For the Alexander Scott Expedition to India (1915–1918), Scott was no longer selling his personal collection to the University Museum in Philadelphia, but specifically purchasing objects for the museum. He discussed potential finds with Dr Gordon throughout his travels, and often sent photographs and descriptions before making purchases. Occasionally, Scott took personal financial risks and purchased objects that he believed could not be passed up. This happened on occasions where Dr Gordon did not reply to Scott in a timely manner about whether or not to make the purchase in his letters.

While in India, Scott befriended the Director-General of Archaeology in India, Sir John Marshall.

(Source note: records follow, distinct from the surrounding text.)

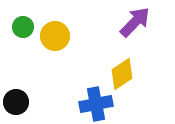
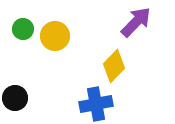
purple arrow: moved 1 px right
green circle: moved 2 px down
yellow diamond: moved 8 px left, 8 px up; rotated 12 degrees counterclockwise
black circle: moved 1 px left, 4 px up
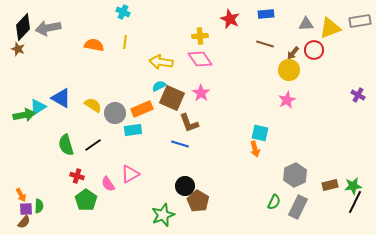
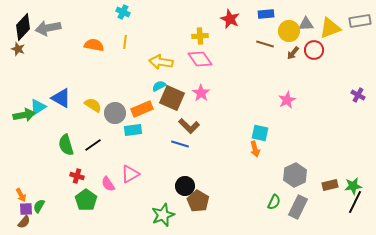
yellow circle at (289, 70): moved 39 px up
brown L-shape at (189, 123): moved 3 px down; rotated 25 degrees counterclockwise
green semicircle at (39, 206): rotated 152 degrees counterclockwise
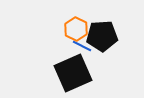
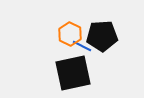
orange hexagon: moved 6 px left, 5 px down
black square: rotated 12 degrees clockwise
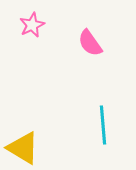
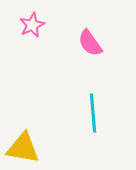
cyan line: moved 10 px left, 12 px up
yellow triangle: rotated 21 degrees counterclockwise
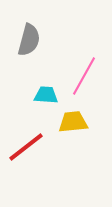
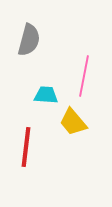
pink line: rotated 18 degrees counterclockwise
yellow trapezoid: rotated 124 degrees counterclockwise
red line: rotated 45 degrees counterclockwise
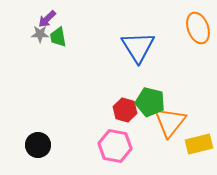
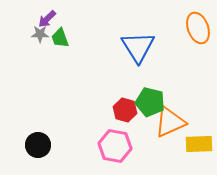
green trapezoid: moved 2 px right, 1 px down; rotated 10 degrees counterclockwise
orange triangle: rotated 28 degrees clockwise
yellow rectangle: rotated 12 degrees clockwise
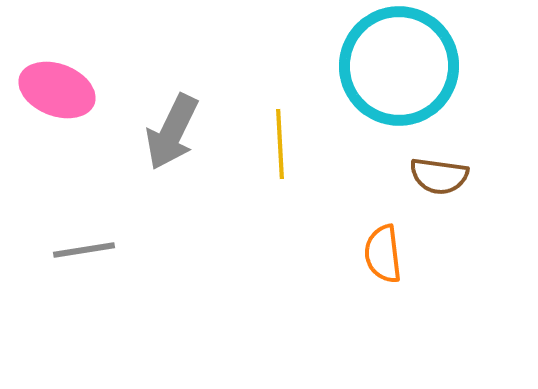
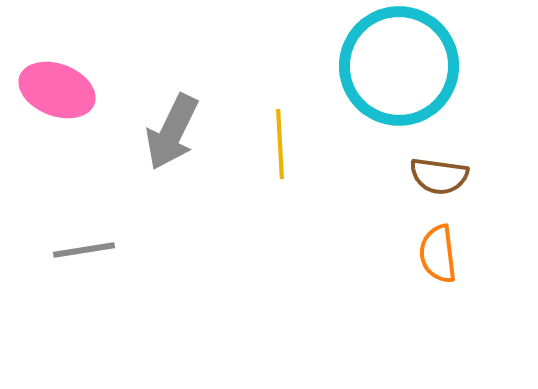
orange semicircle: moved 55 px right
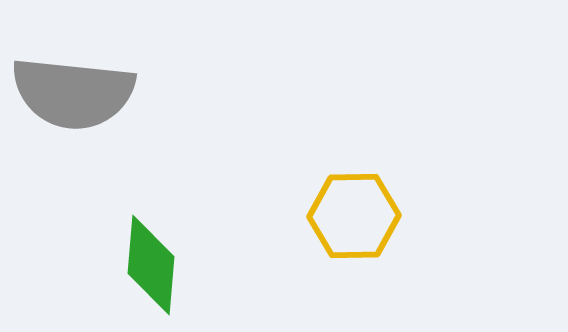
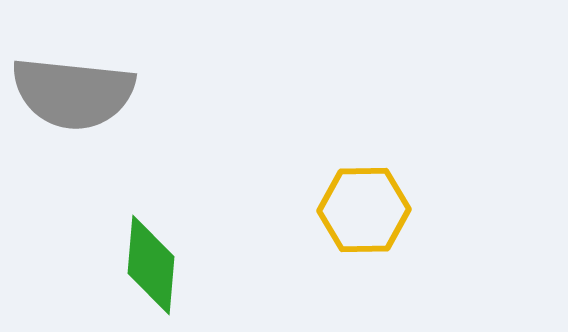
yellow hexagon: moved 10 px right, 6 px up
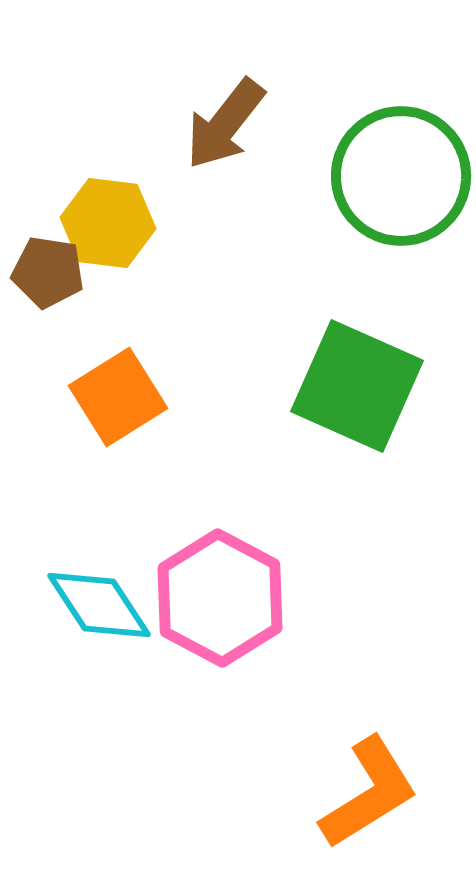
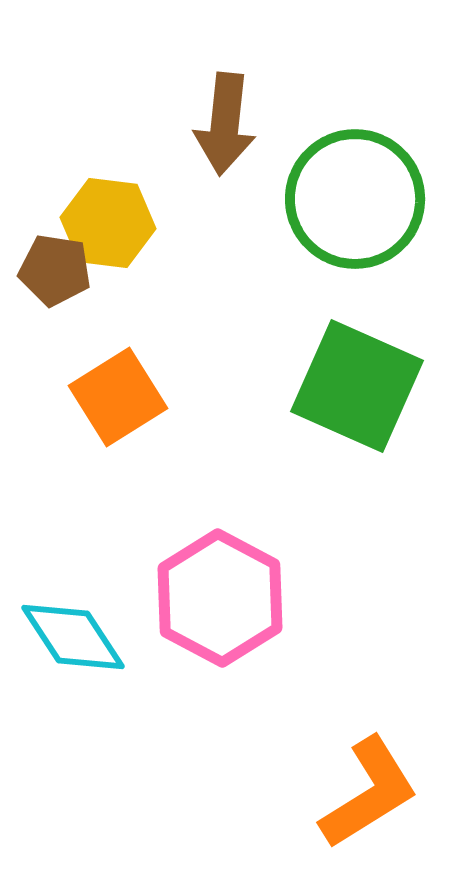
brown arrow: rotated 32 degrees counterclockwise
green circle: moved 46 px left, 23 px down
brown pentagon: moved 7 px right, 2 px up
cyan diamond: moved 26 px left, 32 px down
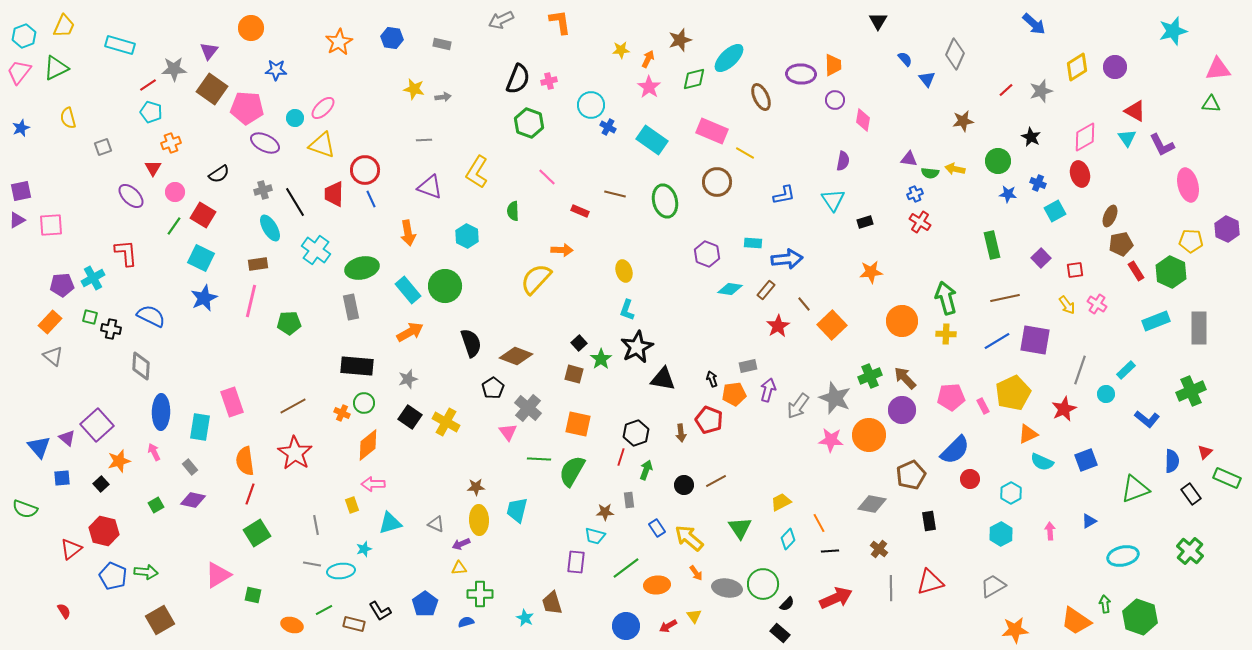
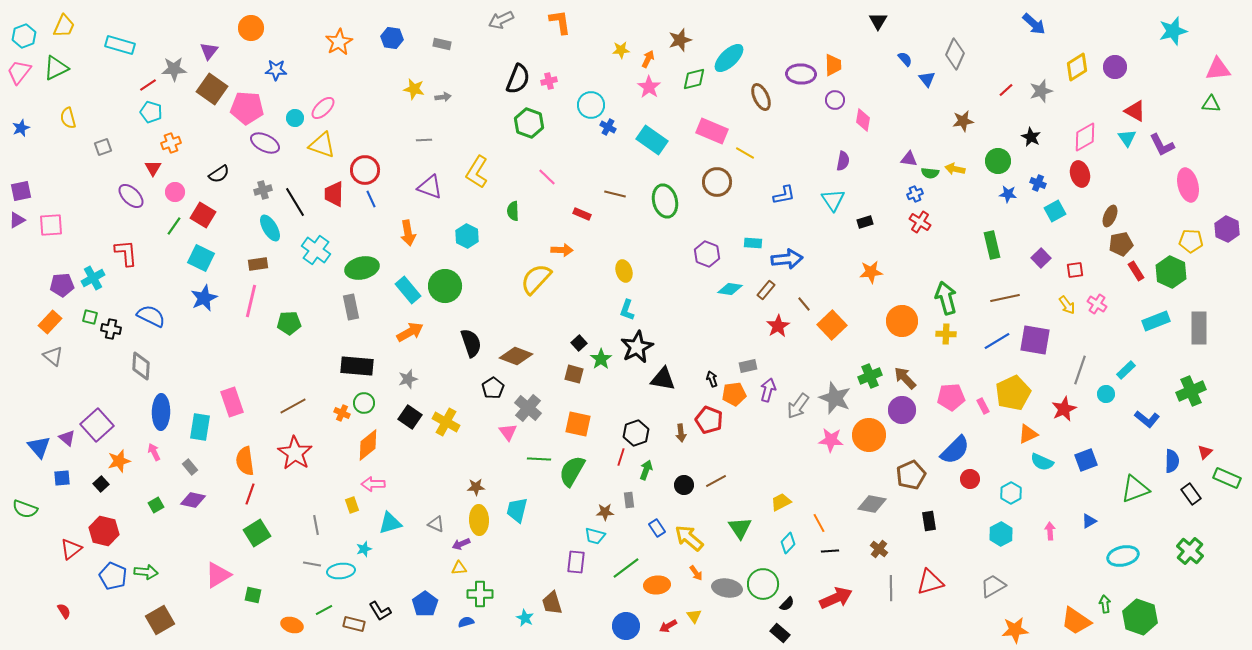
red rectangle at (580, 211): moved 2 px right, 3 px down
cyan diamond at (788, 539): moved 4 px down
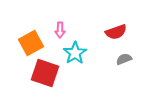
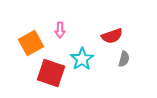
red semicircle: moved 4 px left, 4 px down
cyan star: moved 7 px right, 6 px down
gray semicircle: rotated 126 degrees clockwise
red square: moved 6 px right
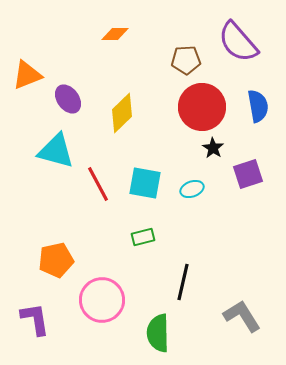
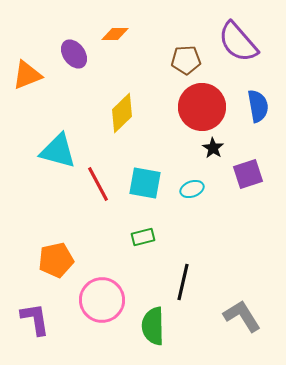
purple ellipse: moved 6 px right, 45 px up
cyan triangle: moved 2 px right
green semicircle: moved 5 px left, 7 px up
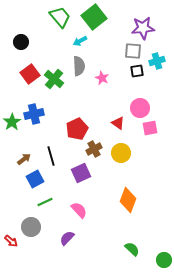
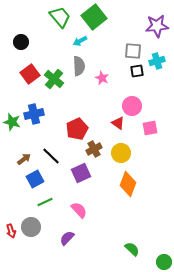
purple star: moved 14 px right, 2 px up
pink circle: moved 8 px left, 2 px up
green star: rotated 24 degrees counterclockwise
black line: rotated 30 degrees counterclockwise
orange diamond: moved 16 px up
red arrow: moved 10 px up; rotated 32 degrees clockwise
green circle: moved 2 px down
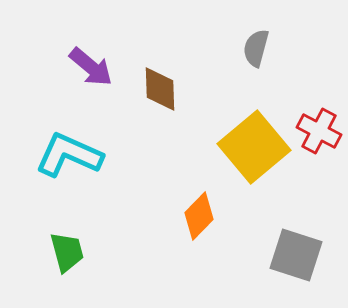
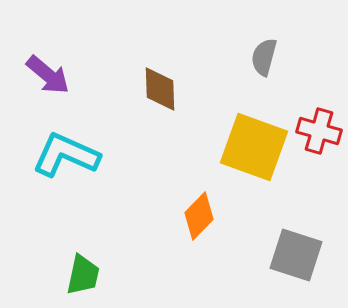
gray semicircle: moved 8 px right, 9 px down
purple arrow: moved 43 px left, 8 px down
red cross: rotated 12 degrees counterclockwise
yellow square: rotated 30 degrees counterclockwise
cyan L-shape: moved 3 px left
green trapezoid: moved 16 px right, 23 px down; rotated 27 degrees clockwise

Scott painted for Marshall while staying at his camp in Taxila, where he also witnessed tribal fighting. Scott spent time in Gandhara country, Sanchi, Bhopal and visited the ancient city of Mattra, among other various locations. He visited excavation sites, painted, and searched for valuable objects to purchase for the museum. Many of his purchases came from private hands. On a later trip to Tibet, Scott obtained a number of other objects that the museum subsequently purchased.

Around 1917, Scott's first wife died. In 1920, at 64 years old, he remarried a Mabel Winifred Bowbeer. Alexander Scott died five years later in 1925, which is when Mrs Scott began corresponding with the museum and continued to do so until 1948.